● **Task to carry out**
What lines in the listing include "click"? Return a copy of each.

● **Source records**
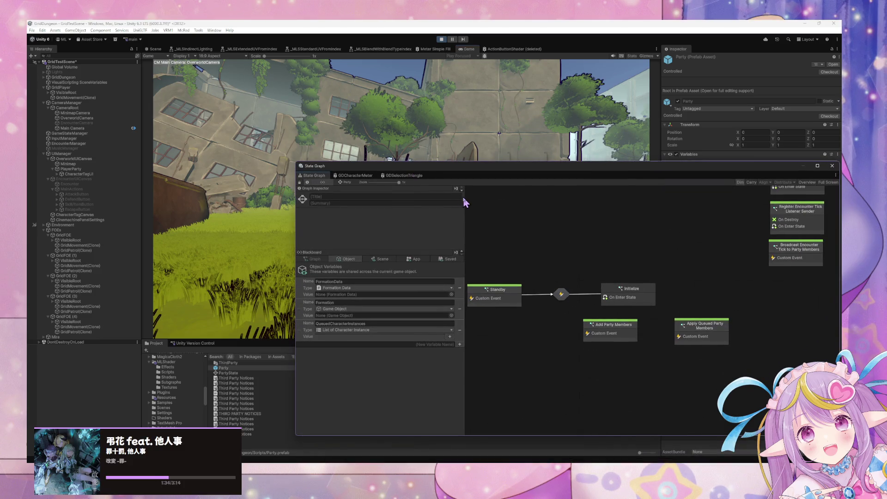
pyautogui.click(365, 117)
---
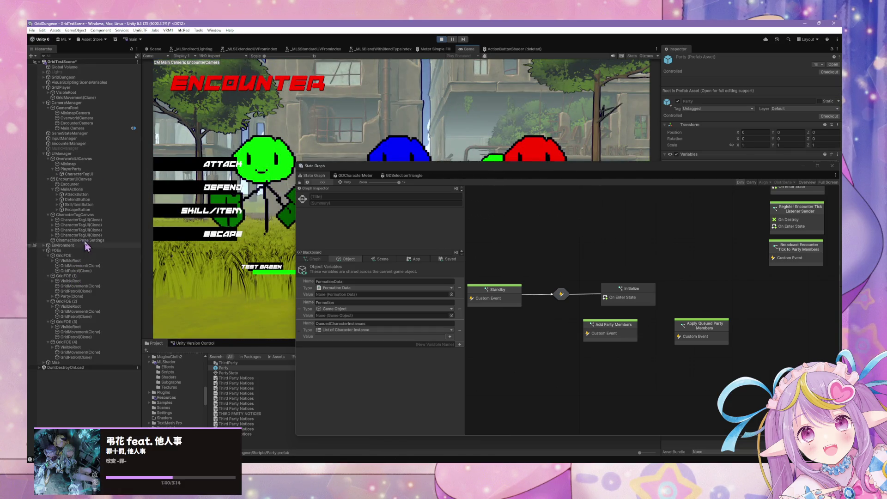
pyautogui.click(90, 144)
---
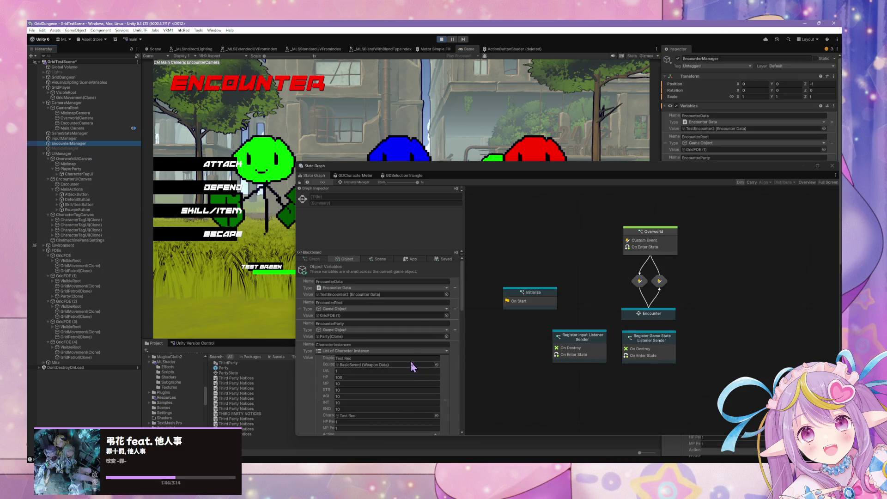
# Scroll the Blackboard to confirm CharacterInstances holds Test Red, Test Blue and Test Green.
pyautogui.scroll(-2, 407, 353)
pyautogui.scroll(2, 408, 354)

● **Response area**
pyautogui.click(365, 117)
pyautogui.click(90, 144)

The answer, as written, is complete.